Posted 25th Feb 2016
Nestled in the North York Moors National Park, Port Mulgrave is a hive of activity thanks to duo Sean and Tricia who have made the once bustling port into a fossil hunting and crafting haven
One step at a time, down the winding steep pathway of the cliffside, each step as uneven as the next and some slightly obscured by the overgrown greenery around it, make your way down to Port Mulgrave in Staithes. A tricky task, however the rewards at the end are enchanting as it is a treasure trove of undiscovered fossils, forgotten views and fascinating people.
As you reach the now disused port in this picturesque fishing village, a handful of colourful and rustic huts sit to the left, while several small boats lay nearby. The tempting aroma of fish cooking on a makeshift stove fills the air, intensifying the closer to the huts you get. Catching sight of the smiling faces that await, spot the table laden with homemade cakes, local fish, bread and a plump lobster. The stove boasts a pot of bubbling fish chowder and a large black teapot filled to the brim with boiling water ready to make a strong brew to warm up as the bitter winds whirl around the port.
The welcoming faces belong to Sean and Tricia, owners of Real Staithes and resident Port Mulgrave adventurers, who will guide you through the Jurassic Coast of the North York Moors National Park.
Sean, who is originally from Teesside, started charter angling at Staithes when his family moved to the village when he was a child. At the age of 14 he began fishing with a local fisherman, working with him for two years before acquiring his own boat. For 10 years Sean worked as a fishing consultant, before setting up shop on the shores of Staithes and putting his knowledge to good use helping visitors to fossil hunt along the coast, uncovering fossils that are 156 million years old.
Scouring the foreshore and the cliffs surrounding his cosy coastal haven, Sean's keen eye picks up the smallest of treasures including the sometimes elusive jet – small pieces of fossilised resin of the monkey puzzle tree that over millions of years have turned black – found predominantly in Whitby and Saltwick Bay. Uncovering ammonites, the most popular fossil found along the shores of Port Mulgrave, Sean's experiences over the years has helped him to find the best spots to pick up fossils, whether they are hidden in the cliffs or have fallen to the foreshore and are waiting to be uncovered with a hammer.

* AVAILABLE DATA:
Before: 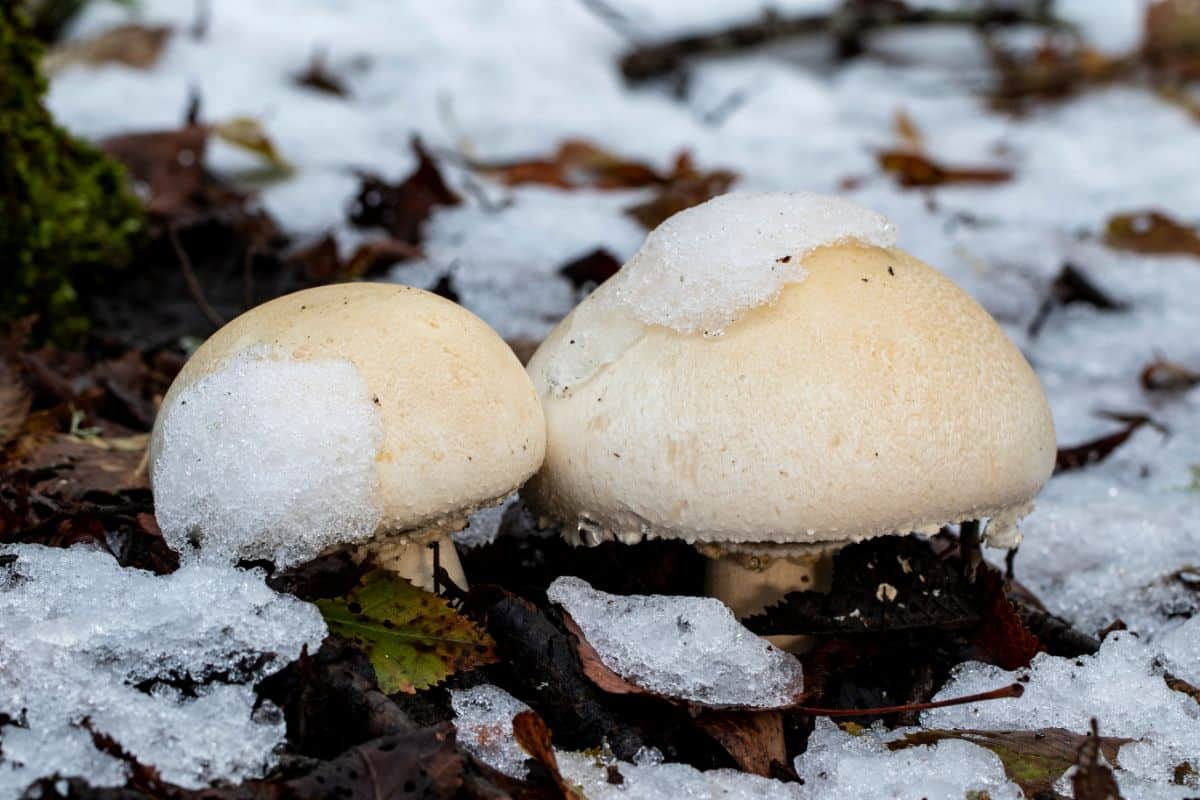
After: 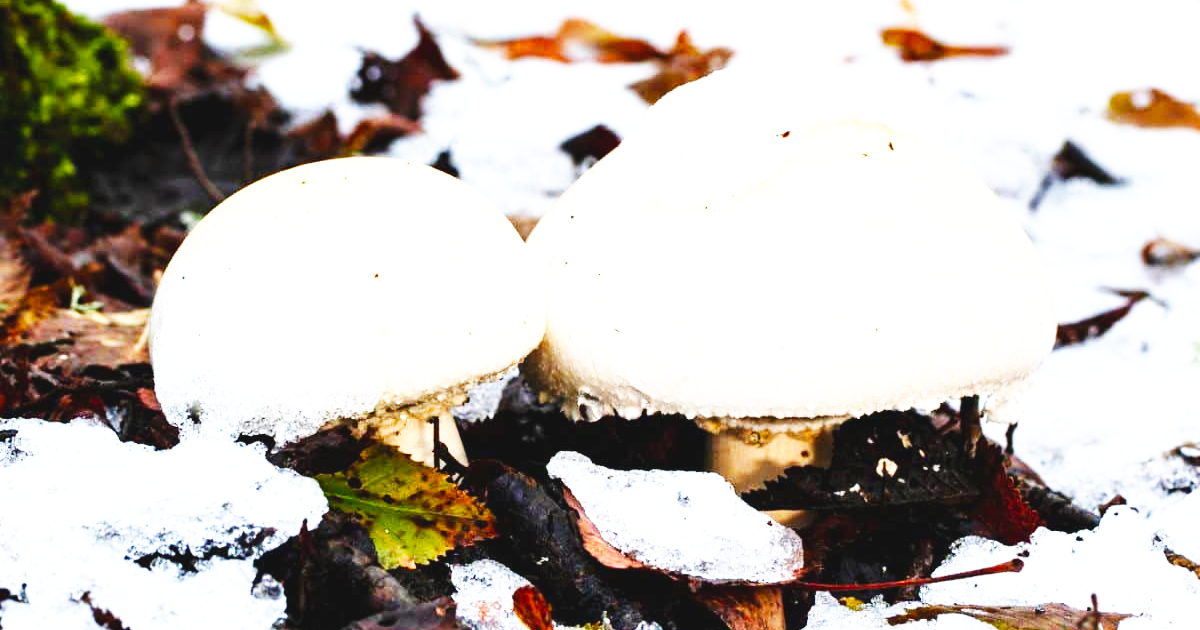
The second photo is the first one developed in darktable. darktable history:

* ACTIONS TO TAKE:
1. Please list the foods on the table described in the Port Mulgrave article above.
2. Rewrite the paragraph of the Port Mulgrave article that begins "Sean, who is originally from Teesside" as a short bulleted list that keeps its main facts.

* RESULTS OF THE TASKS:
1.
- Homemade cakes
- Local fish
- Bread
- A plump lobster

2.
- Sean is originally from Teesside. His family moved to Staithes when he was a child, and he started charter angling there.
- At 14 he began fishing with a local fisherman. He worked with him for two years and then got his own boat.
- He worked as a fishing consultant for 10 years.
- He then set up shop on the shores of Staithes, where he helps visitors hunt for fossils that are 156 million years old.